それにゆっくりはしていられない。部の公演の後は、クラスでウェイターを務めている。昨日部長がご丁寧に「スーパー王子仕様にしてきてくれる?できれば、プラチナブロンドなんて見てみたいな~」などとおっしゃるものだから、しょうがない、仲野さんと相談して・・・さすがに脱色することはできないので、ナチュラルなウィッグを用意してもらった。他にも、カラーコンタクトを入れてみたり、ネイルアートをしてみたり、ブルーのアクセサリーを増やしてみたり。
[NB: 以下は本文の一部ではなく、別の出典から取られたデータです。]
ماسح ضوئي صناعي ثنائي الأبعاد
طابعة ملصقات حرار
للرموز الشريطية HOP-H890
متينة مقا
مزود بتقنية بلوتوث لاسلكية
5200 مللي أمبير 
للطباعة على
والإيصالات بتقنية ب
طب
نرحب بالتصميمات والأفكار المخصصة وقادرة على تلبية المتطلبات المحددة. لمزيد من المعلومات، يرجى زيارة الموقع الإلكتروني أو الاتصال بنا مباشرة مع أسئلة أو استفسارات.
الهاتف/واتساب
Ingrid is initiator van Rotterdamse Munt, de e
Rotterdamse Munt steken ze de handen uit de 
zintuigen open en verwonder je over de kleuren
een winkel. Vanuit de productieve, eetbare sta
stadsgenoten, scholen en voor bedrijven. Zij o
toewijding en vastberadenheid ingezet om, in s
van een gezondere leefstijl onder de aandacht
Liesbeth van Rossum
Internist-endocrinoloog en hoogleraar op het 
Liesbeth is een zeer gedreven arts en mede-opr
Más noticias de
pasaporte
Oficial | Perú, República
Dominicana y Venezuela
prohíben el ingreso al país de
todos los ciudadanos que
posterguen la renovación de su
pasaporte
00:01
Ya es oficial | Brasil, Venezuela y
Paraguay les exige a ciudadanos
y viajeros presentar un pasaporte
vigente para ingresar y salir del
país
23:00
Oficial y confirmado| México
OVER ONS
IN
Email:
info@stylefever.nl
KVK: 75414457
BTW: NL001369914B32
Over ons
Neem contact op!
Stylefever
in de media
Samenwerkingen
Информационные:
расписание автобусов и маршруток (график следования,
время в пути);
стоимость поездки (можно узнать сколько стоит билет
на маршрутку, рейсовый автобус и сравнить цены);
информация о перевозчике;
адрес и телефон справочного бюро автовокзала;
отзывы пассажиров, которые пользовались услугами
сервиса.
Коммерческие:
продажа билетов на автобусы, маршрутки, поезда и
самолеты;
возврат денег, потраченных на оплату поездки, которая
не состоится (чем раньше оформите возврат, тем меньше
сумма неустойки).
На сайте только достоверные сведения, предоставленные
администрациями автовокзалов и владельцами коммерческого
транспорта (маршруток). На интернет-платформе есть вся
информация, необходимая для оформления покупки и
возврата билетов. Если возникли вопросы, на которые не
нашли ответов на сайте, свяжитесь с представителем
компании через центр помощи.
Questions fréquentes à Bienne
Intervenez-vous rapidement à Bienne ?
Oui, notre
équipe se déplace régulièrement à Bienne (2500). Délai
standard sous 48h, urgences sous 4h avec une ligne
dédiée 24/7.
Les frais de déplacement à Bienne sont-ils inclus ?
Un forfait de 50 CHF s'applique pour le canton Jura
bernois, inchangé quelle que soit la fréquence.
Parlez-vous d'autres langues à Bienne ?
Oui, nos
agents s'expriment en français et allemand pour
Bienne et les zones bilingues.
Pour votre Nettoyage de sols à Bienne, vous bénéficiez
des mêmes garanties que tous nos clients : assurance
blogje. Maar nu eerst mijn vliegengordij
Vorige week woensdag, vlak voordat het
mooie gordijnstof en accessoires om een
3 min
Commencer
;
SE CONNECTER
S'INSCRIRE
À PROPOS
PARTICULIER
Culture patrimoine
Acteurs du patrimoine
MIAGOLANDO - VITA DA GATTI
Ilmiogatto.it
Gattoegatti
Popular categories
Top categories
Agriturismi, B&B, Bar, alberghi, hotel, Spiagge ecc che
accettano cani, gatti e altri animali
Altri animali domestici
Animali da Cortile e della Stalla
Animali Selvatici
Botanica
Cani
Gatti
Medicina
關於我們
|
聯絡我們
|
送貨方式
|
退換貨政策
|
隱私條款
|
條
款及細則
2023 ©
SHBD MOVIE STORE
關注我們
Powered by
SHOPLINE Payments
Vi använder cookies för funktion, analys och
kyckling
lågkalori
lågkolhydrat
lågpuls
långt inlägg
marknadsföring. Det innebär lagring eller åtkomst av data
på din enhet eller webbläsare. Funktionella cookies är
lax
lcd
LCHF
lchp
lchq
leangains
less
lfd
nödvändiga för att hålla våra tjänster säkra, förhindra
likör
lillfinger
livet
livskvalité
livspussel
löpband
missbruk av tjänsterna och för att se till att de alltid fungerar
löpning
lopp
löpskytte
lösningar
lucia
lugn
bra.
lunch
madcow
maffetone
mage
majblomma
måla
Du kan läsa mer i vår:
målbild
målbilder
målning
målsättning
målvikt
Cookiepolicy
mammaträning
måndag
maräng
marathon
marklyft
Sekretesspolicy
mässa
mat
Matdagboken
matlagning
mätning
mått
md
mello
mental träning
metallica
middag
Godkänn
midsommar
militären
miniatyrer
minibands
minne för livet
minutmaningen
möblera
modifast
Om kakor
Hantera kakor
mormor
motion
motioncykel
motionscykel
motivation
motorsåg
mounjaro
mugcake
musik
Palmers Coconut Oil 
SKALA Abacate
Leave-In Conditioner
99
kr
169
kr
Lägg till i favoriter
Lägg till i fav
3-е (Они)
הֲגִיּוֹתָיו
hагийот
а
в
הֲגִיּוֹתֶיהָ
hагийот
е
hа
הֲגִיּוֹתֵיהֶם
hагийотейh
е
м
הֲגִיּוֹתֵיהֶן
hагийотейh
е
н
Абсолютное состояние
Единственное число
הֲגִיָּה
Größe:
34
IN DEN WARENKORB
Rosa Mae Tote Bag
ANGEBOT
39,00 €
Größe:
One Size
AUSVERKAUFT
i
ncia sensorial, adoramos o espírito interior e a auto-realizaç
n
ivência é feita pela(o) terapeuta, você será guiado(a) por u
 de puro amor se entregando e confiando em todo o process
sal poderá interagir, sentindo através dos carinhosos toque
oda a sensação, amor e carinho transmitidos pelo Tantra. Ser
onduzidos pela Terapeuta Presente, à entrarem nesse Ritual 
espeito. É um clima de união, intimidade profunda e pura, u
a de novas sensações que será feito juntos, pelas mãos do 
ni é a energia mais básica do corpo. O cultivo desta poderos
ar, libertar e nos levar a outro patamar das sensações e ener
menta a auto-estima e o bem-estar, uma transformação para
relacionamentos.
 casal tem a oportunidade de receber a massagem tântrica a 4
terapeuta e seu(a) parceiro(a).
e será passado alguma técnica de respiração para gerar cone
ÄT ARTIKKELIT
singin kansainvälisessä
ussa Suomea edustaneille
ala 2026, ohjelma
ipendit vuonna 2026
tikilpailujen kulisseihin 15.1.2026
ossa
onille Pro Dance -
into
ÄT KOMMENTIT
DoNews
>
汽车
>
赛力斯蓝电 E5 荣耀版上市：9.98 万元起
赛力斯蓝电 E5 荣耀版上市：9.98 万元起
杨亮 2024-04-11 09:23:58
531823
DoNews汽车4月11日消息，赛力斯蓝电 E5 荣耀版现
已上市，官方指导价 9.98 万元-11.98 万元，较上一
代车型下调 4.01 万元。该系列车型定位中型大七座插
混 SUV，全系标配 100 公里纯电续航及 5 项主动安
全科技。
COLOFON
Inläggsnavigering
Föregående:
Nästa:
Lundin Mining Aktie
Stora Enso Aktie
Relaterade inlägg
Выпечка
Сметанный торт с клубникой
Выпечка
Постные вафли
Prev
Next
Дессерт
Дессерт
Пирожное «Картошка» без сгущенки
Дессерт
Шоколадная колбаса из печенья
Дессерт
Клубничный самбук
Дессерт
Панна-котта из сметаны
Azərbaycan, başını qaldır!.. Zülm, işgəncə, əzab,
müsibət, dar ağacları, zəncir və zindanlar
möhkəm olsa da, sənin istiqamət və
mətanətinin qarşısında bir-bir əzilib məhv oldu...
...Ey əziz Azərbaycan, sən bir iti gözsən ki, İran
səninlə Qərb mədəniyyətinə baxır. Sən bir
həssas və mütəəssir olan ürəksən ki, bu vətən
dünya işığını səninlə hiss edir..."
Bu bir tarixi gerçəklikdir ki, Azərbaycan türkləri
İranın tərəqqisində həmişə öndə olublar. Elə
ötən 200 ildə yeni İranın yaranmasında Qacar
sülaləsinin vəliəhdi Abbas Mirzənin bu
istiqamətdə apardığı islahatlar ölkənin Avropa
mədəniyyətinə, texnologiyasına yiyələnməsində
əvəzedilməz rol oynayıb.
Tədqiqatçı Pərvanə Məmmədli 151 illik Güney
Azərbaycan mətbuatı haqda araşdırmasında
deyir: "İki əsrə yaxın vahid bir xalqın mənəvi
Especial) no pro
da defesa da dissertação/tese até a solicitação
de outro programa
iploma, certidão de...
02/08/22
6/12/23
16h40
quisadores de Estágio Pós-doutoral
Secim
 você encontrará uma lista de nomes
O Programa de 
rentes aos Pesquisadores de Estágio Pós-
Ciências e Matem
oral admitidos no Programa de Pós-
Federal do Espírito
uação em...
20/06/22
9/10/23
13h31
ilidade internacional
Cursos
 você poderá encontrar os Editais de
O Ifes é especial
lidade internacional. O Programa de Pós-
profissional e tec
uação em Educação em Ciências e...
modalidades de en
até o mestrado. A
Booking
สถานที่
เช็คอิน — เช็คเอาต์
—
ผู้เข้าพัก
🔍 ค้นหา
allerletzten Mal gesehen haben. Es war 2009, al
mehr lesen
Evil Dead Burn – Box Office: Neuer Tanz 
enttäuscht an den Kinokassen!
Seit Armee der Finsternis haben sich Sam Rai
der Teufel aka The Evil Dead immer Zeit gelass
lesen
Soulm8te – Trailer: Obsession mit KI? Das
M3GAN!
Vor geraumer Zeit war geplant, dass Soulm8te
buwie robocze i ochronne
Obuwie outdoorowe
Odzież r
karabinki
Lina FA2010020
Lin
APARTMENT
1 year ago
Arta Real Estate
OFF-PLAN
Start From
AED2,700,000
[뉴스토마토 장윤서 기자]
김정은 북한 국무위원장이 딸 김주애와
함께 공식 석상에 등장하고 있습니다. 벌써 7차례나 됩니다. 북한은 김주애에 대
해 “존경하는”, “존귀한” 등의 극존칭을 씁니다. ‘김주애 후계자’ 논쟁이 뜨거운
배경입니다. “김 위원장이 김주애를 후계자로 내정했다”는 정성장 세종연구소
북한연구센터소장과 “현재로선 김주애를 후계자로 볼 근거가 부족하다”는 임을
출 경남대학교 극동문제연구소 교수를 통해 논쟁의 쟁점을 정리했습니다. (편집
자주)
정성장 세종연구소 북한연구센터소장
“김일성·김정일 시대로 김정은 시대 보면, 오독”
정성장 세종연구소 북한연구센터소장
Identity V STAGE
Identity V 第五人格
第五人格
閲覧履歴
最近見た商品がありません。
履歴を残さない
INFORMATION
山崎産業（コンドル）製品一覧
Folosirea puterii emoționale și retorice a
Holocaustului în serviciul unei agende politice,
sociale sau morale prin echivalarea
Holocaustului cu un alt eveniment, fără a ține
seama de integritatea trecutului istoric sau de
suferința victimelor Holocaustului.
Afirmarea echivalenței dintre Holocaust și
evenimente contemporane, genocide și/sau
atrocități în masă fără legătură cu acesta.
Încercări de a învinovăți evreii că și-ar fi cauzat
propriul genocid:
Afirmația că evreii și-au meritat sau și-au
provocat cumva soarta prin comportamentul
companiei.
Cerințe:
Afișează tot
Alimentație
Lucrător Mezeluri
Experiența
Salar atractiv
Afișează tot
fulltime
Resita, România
「ねえ沢渡くん、一緒に写真を撮ってもらってもいい?」
はい・・・。ここまで来たら開き直ってやる、と思って、そのままの出で立ちで今に至る。文化祭では学外の人も入って来れるので、それはもう大忙しなわけで。
「お待たせいたしました」
それでも笑顔で、先輩方の元へ注文の品を届ける。
「それにしてもお前、外国人みたいだな。外国語で接客して来いよ」
はぁ?また変なことを・・・。どうなっても知りませんよ。
「May I help you?」
学外の女の子二人が、ドギマギしながら顔を見合わせている。
「I…I…want…tea」
・・・何も外国語で答えなくても。でも面白いからそのまま応対して、調理場には思いっきり普通に「ホットミルクティーを二つ」なんてオーダーする。そうだよ、文化祭なんだから楽しまないと。
兼古先輩はすっかり笑顔になって出て行った。